High prices, lower demand and liquidity issues may push prices lower in certain markets which saw some price appreciation in recent times, says Kotak Institutional Equities in a report on real estate sector.
“In Gurgaon, prices increased as there was no new construction for a year. The blended average ticket size of units here crossed that of Bangalore and Pune, which are much larger commercial, industrial and residential markets. In Mumbai, an 18-month approval hiatus halted the launch of new developments, restricting supply. However, now with more supply scheduled and a slow financial sector (and consequently slow commercial absorption), prices are expected to correct,” said the report.
The report noted that fewer home loans have being given out over the last few months, pointing to a drop in demand.

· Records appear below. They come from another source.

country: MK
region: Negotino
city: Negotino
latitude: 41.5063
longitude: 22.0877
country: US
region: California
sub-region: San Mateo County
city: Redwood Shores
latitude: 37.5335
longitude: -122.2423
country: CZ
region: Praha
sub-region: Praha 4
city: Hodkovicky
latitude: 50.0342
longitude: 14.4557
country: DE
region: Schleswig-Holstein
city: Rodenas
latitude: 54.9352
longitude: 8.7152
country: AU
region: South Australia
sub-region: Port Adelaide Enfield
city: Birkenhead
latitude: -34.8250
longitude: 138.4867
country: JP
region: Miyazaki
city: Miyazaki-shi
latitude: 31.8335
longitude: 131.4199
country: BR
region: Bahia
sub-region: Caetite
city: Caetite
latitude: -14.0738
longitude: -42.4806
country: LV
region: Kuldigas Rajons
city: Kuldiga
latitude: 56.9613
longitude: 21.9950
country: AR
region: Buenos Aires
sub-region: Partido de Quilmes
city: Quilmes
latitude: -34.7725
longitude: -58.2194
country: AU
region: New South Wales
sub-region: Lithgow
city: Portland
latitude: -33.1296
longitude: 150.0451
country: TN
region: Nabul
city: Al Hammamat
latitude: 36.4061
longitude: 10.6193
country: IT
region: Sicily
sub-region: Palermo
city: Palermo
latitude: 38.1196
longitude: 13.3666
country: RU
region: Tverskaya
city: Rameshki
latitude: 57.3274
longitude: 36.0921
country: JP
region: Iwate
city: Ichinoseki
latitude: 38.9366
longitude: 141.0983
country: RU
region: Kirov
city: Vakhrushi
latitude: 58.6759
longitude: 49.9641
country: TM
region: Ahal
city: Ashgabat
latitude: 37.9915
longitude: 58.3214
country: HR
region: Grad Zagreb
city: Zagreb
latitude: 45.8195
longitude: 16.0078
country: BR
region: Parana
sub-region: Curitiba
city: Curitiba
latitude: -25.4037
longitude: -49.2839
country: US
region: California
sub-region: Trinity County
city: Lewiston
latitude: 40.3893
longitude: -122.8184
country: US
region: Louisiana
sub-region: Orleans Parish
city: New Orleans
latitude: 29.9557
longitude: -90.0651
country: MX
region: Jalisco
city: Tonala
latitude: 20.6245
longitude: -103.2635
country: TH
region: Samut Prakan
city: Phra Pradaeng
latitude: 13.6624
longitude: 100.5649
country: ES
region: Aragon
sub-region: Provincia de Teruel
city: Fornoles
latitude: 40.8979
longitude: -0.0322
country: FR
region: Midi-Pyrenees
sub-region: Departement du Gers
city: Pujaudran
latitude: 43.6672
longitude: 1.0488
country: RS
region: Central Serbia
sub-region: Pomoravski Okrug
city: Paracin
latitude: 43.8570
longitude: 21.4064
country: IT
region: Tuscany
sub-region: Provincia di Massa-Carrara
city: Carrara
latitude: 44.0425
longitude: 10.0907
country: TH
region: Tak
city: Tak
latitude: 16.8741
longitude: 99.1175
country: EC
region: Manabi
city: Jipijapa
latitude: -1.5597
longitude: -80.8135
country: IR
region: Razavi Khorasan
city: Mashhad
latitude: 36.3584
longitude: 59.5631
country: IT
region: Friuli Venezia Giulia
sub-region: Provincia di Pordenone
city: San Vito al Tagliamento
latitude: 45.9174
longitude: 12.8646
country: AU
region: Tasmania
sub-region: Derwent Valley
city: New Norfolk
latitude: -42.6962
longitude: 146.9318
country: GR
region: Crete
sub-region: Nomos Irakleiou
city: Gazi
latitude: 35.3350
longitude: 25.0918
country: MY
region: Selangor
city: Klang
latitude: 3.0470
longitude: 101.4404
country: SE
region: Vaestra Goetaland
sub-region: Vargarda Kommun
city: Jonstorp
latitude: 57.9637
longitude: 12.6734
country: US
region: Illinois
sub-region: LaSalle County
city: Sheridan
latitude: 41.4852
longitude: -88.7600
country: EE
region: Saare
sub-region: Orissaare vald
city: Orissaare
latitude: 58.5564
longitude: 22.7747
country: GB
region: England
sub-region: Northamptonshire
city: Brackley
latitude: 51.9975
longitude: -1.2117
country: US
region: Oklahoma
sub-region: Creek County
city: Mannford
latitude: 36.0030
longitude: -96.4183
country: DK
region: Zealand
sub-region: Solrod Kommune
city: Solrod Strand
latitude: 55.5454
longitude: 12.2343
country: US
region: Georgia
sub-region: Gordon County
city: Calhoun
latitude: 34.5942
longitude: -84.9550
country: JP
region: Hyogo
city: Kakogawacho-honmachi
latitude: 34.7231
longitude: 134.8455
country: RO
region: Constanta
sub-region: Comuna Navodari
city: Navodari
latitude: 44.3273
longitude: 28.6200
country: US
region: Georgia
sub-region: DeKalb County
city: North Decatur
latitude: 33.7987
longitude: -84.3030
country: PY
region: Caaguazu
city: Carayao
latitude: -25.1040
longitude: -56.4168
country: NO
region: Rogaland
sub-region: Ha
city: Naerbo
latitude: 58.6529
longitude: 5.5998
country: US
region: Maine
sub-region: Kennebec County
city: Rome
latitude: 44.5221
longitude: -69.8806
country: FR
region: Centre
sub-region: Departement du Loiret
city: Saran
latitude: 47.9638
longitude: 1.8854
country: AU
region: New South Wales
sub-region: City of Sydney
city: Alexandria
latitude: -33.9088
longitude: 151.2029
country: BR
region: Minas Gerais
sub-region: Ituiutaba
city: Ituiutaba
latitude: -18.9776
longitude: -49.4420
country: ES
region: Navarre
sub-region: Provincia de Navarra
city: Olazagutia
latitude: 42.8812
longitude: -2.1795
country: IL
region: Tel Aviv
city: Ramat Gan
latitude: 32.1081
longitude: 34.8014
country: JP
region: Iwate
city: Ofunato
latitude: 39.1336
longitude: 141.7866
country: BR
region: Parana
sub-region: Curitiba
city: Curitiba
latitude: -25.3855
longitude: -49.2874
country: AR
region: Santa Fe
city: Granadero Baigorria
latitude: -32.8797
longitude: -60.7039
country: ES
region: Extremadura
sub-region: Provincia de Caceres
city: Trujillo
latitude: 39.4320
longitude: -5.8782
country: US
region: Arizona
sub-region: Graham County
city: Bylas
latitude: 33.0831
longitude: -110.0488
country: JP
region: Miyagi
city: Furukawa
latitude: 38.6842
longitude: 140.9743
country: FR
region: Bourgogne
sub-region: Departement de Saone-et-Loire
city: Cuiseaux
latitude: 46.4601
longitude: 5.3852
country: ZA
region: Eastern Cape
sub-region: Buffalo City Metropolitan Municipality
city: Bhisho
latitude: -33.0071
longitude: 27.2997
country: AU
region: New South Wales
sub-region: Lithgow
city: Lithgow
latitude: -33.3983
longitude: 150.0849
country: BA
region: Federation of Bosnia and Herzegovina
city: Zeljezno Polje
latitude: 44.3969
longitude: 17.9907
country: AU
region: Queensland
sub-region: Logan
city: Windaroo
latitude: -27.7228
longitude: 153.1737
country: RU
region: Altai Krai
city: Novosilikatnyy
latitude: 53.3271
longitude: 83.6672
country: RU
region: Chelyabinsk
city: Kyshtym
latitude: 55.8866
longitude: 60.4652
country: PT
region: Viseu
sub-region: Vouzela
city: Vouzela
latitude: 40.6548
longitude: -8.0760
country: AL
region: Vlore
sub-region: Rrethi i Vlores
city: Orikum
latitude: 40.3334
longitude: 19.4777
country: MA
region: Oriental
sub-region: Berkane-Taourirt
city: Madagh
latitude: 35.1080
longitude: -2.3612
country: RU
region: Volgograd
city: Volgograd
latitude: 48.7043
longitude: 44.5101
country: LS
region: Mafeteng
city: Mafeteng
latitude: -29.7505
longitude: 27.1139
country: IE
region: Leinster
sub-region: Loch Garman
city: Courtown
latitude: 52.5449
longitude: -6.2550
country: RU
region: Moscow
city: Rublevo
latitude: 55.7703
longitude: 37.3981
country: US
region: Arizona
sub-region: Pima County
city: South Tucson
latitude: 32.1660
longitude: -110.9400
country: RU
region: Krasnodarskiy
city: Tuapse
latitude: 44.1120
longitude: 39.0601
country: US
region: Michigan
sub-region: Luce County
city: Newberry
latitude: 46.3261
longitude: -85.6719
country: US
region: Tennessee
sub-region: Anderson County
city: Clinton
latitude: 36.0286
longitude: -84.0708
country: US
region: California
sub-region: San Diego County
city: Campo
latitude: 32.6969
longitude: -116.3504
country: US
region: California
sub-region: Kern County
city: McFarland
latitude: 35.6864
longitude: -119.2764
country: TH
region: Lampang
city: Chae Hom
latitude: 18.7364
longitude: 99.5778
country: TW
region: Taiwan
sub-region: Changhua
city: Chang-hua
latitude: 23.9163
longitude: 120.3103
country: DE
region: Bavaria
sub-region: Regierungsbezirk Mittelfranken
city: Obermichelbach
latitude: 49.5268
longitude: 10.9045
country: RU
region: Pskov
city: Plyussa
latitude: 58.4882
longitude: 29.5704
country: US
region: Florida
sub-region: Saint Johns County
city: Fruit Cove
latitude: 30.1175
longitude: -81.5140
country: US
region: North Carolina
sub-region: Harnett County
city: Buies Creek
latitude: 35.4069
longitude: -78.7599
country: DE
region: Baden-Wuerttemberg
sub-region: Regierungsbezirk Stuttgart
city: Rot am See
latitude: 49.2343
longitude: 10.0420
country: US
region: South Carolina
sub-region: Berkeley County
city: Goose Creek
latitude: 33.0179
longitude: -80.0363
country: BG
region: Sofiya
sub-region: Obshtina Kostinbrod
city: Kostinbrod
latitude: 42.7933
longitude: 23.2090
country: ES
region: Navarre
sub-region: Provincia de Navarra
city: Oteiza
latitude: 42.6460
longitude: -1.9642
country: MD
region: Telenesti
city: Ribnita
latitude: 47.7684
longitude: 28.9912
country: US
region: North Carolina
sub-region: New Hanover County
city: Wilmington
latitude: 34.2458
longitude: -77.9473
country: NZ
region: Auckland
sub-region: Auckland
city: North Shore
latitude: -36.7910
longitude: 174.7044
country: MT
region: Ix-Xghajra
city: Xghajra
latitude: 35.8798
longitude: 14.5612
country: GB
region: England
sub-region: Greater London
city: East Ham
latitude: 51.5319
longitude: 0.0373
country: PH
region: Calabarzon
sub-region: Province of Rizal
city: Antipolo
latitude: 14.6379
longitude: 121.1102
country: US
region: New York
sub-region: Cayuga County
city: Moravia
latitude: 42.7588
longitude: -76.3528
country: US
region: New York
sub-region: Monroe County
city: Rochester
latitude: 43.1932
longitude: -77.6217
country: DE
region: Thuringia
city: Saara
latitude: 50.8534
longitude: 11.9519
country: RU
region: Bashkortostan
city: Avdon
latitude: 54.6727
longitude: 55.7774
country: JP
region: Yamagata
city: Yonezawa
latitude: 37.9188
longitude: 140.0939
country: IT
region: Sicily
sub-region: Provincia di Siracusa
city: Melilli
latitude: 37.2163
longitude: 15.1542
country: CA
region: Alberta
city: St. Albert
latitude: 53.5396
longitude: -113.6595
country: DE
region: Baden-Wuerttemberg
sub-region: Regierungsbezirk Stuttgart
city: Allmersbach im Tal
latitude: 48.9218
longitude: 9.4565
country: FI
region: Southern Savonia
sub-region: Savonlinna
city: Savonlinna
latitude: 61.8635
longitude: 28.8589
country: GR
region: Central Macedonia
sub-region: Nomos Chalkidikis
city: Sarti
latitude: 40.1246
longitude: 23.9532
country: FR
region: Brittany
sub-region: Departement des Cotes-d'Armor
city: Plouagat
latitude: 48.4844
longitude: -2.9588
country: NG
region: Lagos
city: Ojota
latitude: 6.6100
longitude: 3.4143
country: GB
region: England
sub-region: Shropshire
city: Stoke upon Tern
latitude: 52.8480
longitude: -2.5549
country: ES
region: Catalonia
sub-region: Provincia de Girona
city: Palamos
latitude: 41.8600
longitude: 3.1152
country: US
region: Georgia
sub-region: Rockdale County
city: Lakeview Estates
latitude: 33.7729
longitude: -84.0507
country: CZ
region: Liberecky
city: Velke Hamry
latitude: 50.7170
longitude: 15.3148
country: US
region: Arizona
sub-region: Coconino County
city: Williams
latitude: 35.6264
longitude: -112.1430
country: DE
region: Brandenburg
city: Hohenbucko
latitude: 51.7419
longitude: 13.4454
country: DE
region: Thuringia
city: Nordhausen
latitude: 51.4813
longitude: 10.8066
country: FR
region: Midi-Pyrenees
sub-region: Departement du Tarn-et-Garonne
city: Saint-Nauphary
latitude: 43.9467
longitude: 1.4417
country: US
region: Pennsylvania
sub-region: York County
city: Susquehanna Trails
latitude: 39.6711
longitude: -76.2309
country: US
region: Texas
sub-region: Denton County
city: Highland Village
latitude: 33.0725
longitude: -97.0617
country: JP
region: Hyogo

Also banks are lending less money to real estate developers, with their exposure to such companies reducing by Rs.4800 crore in the first half of the financial year ending in March 2013.
“A recent Government directive resulted in some increase in lending, but we believe this will be to select developers. Scare liquidity and low sales will lead to price corrections,” said the report.
New real estate launches declined by 30 per cent in 2012, according to a Knight Frank report.
The gap between number of new units launched and those sold during the year reduced to 32,000 compared to 94,000 in 2011, as realty players went slow on new launches.
Kotak has expressed a preference for Bangalore, Pune and Chennai on account of more end-user demand as opposed to Mumbai and Gurgaon where sales are more driven by people looking at real estate as an investment avenue.
The brokerage is bullish on DLF, Oberoi Realty, Prestige Estates and Sobha Developers.
It has a ‘Reduce’ rating on Godrej Properties on account of it being ‘fairly valued.’
It has initiated coverage on HDIL but has not rated it ‘due to lack of clarity on the promoters’ leverage.’